🤖 AI Summary
This work proposes ComVi, a novel approach to contextual and synchronized video commenting that addresses the common issue of existing comments being irrelevant to the current visual content, thereby spoiling plot points and disrupting viewer immersion. ComVi is the first system to integrate audiovisual content understanding with multi-objective optimization, aligning user comments with relevant video segments through joint audiovisual feature extraction and temporal alignment. The display sequence of comments is dynamically optimized by jointly considering recency, upvote count, and expected reading duration to ensure contextual relevance and minimal disruption. In user studies, 71.9% of participants significantly preferred ComVi over both YouTube’s comment interface and traditional danmaku systems, demonstrating its effectiveness in enhancing viewing immersion through context-aware comment presentation.
📝 Abstract
On general video-sharing platforms like YouTube, comments are displayed independently of video playback.

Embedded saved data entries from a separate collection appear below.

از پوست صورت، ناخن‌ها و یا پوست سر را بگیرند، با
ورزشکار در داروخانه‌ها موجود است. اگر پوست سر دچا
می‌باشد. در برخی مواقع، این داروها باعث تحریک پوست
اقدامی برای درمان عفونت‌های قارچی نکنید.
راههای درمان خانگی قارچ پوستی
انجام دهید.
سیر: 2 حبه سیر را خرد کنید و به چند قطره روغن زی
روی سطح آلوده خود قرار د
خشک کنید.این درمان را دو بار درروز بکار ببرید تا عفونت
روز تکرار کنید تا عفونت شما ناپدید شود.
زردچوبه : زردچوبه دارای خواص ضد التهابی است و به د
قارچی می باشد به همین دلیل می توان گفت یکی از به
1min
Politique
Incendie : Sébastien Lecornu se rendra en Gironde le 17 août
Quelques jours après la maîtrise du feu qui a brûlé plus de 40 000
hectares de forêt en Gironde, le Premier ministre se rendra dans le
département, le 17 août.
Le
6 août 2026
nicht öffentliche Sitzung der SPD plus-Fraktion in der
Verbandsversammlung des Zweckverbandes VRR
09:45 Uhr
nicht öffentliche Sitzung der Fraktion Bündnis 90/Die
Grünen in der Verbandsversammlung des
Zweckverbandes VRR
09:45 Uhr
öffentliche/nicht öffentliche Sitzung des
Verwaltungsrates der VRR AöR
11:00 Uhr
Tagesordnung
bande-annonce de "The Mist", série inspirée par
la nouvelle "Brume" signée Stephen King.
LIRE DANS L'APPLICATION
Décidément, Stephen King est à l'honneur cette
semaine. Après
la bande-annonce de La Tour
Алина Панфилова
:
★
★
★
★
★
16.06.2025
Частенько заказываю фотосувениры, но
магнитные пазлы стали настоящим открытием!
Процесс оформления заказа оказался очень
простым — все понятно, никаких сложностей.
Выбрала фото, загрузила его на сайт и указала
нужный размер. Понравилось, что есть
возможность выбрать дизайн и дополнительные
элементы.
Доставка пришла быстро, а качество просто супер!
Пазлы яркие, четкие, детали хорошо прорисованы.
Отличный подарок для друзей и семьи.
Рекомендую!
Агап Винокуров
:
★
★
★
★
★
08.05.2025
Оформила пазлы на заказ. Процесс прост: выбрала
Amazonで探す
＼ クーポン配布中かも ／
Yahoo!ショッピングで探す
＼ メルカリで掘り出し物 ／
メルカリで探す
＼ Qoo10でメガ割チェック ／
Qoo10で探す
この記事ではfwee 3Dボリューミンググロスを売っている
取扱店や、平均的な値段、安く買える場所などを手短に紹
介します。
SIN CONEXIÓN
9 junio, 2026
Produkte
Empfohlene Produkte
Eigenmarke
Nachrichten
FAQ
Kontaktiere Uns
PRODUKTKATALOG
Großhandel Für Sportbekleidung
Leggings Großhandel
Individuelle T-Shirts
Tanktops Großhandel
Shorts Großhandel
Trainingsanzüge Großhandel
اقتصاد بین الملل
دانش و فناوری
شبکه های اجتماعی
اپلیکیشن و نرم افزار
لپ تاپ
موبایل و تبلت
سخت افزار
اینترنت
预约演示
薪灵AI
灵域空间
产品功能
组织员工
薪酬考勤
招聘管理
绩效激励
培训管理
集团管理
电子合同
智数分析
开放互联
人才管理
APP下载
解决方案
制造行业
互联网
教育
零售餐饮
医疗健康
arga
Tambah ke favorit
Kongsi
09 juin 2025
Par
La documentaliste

As viewers often read comments while watching a video, they may encounter ones referring to moments unrelated to the current scene, which can reveal spoilers and disrupt immersion. To address this problem, we present ComVi, a novel system that displays comments at contextually relevant moments, enabling viewers to see time-synchronized comments and video content together. We first map all comments to relevant video timestamps by computing audio-visual correlation, then construct the comment sequence through an optimization that considers temporal relevance, popularity (number of likes), and display duration for comfortable reading. In a user study, ComVi provided a significantly more engaging experience than conventional video interfaces (i.e., YouTube and Danmaku), with 71.9% of participants selecting ComVi as their most preferred interface.